Saved entries:
★ ★ ★ ★ ★ ★ ★

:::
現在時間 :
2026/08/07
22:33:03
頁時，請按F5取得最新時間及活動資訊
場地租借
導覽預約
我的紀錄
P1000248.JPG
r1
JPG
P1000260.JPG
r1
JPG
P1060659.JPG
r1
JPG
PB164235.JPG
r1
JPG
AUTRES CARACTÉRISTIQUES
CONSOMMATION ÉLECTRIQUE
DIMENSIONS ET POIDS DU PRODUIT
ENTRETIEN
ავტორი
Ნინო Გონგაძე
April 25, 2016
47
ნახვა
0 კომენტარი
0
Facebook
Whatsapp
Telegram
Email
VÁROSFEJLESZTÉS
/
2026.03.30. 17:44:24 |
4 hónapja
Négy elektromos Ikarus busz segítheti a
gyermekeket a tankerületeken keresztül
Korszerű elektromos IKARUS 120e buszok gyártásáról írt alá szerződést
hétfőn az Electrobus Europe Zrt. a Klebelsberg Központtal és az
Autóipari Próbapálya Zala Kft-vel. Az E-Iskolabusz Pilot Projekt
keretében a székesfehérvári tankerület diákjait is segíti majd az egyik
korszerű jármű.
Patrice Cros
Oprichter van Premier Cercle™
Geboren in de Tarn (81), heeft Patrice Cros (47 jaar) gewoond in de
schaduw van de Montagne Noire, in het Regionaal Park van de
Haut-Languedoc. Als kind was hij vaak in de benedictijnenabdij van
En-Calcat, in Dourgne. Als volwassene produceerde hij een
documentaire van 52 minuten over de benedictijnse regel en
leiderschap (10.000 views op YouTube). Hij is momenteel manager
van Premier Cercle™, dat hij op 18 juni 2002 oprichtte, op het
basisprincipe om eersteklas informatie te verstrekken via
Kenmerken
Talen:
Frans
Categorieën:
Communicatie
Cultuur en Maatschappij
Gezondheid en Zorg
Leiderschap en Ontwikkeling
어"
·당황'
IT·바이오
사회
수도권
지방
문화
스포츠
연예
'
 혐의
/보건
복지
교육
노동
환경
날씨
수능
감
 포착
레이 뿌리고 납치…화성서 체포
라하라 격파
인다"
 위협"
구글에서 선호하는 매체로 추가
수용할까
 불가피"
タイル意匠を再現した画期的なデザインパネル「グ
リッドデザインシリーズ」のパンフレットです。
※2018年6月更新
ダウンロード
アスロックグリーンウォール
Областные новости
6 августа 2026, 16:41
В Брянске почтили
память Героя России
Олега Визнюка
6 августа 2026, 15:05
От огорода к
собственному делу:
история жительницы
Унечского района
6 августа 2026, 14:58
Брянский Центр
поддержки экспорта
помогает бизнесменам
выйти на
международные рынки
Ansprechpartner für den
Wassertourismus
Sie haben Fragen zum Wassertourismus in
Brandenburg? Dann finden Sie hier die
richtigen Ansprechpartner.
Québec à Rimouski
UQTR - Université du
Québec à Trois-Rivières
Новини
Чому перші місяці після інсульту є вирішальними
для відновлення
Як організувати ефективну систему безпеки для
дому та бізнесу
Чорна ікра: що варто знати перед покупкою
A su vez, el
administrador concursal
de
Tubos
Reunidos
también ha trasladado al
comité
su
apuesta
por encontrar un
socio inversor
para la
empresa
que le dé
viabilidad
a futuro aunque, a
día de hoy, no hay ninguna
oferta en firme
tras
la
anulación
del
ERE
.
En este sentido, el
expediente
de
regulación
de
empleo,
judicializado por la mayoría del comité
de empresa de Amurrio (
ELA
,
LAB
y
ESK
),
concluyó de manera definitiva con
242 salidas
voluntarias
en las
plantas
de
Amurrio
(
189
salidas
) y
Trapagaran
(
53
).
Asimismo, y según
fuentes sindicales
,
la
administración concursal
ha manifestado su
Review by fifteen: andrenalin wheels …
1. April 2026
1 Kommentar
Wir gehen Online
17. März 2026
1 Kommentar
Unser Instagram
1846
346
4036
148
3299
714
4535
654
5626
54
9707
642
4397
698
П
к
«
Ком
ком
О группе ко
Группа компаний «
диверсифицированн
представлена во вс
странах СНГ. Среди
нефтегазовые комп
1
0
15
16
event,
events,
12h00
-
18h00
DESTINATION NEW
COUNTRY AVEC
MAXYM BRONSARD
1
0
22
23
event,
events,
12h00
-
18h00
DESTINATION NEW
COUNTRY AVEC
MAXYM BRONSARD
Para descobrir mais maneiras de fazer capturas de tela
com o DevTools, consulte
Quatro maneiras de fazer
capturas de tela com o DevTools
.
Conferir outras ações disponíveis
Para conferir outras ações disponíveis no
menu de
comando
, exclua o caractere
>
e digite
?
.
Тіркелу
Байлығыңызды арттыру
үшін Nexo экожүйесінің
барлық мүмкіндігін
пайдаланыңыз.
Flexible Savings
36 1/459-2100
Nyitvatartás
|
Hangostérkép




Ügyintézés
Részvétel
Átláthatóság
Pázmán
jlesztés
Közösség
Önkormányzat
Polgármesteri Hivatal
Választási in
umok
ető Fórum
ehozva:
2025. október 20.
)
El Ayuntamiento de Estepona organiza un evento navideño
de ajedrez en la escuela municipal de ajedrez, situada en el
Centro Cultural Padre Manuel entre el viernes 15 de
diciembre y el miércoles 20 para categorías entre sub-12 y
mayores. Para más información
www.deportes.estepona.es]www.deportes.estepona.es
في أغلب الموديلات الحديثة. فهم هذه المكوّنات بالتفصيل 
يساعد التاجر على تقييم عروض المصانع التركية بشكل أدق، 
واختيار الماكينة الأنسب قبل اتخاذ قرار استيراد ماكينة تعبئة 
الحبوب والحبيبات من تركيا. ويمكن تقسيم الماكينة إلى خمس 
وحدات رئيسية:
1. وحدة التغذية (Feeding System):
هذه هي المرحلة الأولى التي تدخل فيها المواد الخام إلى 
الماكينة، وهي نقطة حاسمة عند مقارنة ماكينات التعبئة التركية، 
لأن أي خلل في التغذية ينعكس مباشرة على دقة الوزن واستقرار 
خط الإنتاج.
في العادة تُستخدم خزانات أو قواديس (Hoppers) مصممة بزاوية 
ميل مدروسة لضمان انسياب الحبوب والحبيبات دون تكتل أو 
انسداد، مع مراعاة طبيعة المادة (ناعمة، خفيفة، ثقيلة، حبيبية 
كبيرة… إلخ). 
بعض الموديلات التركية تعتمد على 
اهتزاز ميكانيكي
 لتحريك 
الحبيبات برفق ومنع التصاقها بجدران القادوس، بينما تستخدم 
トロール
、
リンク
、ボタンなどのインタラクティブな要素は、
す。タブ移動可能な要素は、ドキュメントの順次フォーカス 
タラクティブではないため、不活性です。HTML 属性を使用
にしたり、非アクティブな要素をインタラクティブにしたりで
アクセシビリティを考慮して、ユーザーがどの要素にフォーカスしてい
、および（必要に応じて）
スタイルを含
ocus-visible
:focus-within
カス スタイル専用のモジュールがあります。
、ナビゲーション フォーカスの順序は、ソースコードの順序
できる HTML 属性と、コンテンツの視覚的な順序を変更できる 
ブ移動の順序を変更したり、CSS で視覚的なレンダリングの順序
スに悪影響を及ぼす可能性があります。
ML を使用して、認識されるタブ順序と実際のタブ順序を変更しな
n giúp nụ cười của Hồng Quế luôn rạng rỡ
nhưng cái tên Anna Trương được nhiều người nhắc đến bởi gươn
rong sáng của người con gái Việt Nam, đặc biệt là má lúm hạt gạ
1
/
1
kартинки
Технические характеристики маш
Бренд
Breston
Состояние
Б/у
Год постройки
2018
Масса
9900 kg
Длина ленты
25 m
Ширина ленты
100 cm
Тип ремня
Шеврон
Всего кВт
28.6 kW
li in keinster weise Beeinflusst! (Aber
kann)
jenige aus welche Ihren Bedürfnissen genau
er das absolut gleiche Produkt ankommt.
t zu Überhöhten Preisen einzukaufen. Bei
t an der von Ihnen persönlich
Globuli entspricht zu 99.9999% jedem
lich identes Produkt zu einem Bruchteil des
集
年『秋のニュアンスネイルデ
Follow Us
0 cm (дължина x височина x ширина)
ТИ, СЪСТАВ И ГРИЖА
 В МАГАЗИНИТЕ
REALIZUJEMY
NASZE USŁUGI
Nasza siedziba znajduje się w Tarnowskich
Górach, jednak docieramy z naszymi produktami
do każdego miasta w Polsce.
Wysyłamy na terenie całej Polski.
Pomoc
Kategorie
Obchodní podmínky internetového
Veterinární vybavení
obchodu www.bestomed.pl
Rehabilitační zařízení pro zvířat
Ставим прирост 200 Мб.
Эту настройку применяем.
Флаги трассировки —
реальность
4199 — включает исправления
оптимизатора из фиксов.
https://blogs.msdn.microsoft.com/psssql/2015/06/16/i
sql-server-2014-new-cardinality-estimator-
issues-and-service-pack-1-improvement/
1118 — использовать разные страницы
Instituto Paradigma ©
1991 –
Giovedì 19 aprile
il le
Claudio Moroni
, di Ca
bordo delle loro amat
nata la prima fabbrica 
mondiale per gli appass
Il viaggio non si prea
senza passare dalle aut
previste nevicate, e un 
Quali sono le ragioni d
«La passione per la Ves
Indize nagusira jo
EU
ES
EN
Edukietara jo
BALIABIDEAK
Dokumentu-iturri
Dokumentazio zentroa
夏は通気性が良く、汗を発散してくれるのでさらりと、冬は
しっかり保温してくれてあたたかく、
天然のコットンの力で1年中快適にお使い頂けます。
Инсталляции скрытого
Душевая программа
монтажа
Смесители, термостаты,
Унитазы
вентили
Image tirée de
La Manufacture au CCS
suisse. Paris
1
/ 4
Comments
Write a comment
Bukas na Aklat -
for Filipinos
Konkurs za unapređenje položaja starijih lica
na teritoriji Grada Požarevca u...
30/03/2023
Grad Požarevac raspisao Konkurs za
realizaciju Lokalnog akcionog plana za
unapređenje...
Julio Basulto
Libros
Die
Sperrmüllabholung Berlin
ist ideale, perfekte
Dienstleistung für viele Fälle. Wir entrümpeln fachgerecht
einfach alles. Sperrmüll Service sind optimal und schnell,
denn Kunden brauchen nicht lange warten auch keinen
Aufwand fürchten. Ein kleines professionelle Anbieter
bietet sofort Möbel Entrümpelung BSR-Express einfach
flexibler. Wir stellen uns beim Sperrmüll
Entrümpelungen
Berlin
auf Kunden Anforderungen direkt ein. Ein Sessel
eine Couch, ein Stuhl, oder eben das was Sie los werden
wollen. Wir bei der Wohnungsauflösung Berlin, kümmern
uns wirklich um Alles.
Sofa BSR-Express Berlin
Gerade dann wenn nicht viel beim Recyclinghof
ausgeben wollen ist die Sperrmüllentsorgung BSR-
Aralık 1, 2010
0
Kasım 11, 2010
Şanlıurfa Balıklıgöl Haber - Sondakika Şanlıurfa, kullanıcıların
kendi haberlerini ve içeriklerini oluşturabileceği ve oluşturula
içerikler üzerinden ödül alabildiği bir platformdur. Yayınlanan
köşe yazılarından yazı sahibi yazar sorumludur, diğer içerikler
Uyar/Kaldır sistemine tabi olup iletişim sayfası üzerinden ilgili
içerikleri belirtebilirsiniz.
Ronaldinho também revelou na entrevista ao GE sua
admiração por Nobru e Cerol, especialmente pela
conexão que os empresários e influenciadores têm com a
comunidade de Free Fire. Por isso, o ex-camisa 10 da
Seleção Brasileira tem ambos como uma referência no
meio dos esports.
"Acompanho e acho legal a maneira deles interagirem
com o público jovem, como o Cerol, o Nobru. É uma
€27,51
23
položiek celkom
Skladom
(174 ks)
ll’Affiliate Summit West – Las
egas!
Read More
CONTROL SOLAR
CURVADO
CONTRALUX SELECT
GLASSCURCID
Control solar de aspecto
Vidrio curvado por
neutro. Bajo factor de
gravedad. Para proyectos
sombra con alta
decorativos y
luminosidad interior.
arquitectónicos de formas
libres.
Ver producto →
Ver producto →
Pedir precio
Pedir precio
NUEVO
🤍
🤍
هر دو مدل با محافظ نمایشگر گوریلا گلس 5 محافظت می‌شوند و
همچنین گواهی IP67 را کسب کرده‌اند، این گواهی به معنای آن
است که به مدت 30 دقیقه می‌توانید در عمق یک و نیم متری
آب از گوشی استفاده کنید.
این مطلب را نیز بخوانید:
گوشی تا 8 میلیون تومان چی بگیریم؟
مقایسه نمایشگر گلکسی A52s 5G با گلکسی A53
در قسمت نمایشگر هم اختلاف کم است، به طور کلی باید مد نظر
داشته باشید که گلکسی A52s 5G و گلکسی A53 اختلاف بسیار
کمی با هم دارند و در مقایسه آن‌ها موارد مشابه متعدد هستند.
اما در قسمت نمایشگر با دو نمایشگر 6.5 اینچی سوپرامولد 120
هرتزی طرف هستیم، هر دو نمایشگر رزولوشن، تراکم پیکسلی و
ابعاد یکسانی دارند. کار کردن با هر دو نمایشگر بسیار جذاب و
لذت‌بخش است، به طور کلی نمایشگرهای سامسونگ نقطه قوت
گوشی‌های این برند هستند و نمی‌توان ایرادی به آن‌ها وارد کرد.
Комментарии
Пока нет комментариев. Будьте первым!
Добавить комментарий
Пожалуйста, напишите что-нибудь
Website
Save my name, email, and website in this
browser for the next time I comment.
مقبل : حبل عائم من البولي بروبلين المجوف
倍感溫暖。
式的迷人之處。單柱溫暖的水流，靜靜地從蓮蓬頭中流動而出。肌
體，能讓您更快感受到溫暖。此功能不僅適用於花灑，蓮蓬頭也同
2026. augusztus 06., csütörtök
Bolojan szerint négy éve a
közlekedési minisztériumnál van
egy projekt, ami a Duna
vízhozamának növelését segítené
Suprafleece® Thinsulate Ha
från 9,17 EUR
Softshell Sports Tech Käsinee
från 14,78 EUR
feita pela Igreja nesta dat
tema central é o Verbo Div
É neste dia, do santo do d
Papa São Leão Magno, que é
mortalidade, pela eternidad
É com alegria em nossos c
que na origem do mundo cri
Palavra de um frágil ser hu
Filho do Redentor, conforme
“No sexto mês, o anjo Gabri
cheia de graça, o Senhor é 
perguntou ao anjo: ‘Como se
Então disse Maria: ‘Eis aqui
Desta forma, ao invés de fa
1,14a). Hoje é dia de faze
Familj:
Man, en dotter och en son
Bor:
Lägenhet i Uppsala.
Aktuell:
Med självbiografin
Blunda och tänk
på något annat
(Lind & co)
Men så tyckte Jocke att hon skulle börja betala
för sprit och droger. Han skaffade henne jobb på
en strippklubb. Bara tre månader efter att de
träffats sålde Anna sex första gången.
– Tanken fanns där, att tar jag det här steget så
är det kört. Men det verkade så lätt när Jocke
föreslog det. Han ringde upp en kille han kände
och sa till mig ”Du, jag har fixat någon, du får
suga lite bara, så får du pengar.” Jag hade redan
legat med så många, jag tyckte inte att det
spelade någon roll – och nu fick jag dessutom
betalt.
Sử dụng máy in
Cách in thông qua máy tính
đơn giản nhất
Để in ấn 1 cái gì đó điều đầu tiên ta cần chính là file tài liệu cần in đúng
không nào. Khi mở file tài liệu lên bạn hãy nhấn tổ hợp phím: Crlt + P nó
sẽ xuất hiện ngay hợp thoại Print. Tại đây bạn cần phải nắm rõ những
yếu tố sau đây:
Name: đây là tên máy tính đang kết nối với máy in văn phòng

★ ★ ★ ★ ★ ★ ★

WHAT NEEDS TO BE DONE:
After locating the line holding "Чорна ікра: що варто знати перед покупкою" above, output exactly that line and every line after it through the line holding "El Ayuntamiento de". Include nothing else.

OUTPUT OF THE TASK:
Чорна ікра: що варто знати перед покупкою
A su vez, el
administrador concursal
de
Tubos
Reunidos
también ha trasladado al
comité
su
apuesta
por encontrar un
socio inversor
para la
empresa
que le dé
viabilidad
a futuro aunque, a
día de hoy, no hay ninguna
oferta en firme
tras
la
anulación
del
ERE
.
En este sentido, el
expediente
de
regulación
de
empleo,
judicializado por la mayoría del comité
de empresa de Amurrio (
ELA
,
LAB
y
ESK
),
concluyó de manera definitiva con
242 salidas
voluntarias
en las
plantas
de
Amurrio
(
189
salidas
) y
Trapagaran
(
53
).
Asimismo, y según
fuentes sindicales
,
la
administración concursal
ha manifestado su
Review by fifteen: andrenalin wheels …
1. April 2026
1 Kommentar
Wir gehen Online
17. März 2026
1 Kommentar
Unser Instagram
1846
346
4036
148
3299
714
4535
654
5626
54
9707
642
4397
698
П
к
«
Ком
ком
О группе ко
Группа компаний «
диверсифицированн
представлена во вс
странах СНГ. Среди
нефтегазовые комп
1
0
15
16
event,
events,
12h00
-
18h00
DESTINATION NEW
COUNTRY AVEC
MAXYM BRONSARD
1
0
22
23
event,
events,
12h00
-
18h00
DESTINATION NEW
COUNTRY AVEC
MAXYM BRONSARD
Para descobrir mais maneiras de fazer capturas de tela
com o DevTools, consulte
Quatro maneiras de fazer
capturas de tela com o DevTools
.
Conferir outras ações disponíveis
Para conferir outras ações disponíveis no
menu de
comando
, exclua o caractere
>
e digite
?
.
Тіркелу
Байлығыңызды арттыру
үшін Nexo экожүйесінің
барлық мүмкіндігін
пайдаланыңыз.
Flexible Savings
36 1/459-2100
Nyitvatartás
|
Hangostérkép




Ügyintézés
Részvétel
Átláthatóság
Pázmán
jlesztés
Közösség
Önkormányzat
Polgármesteri Hivatal
Választási in
umok
ető Fórum
ehozva:
2025. október 20.
)
El Ayuntamiento de Estepona organiza un evento navideño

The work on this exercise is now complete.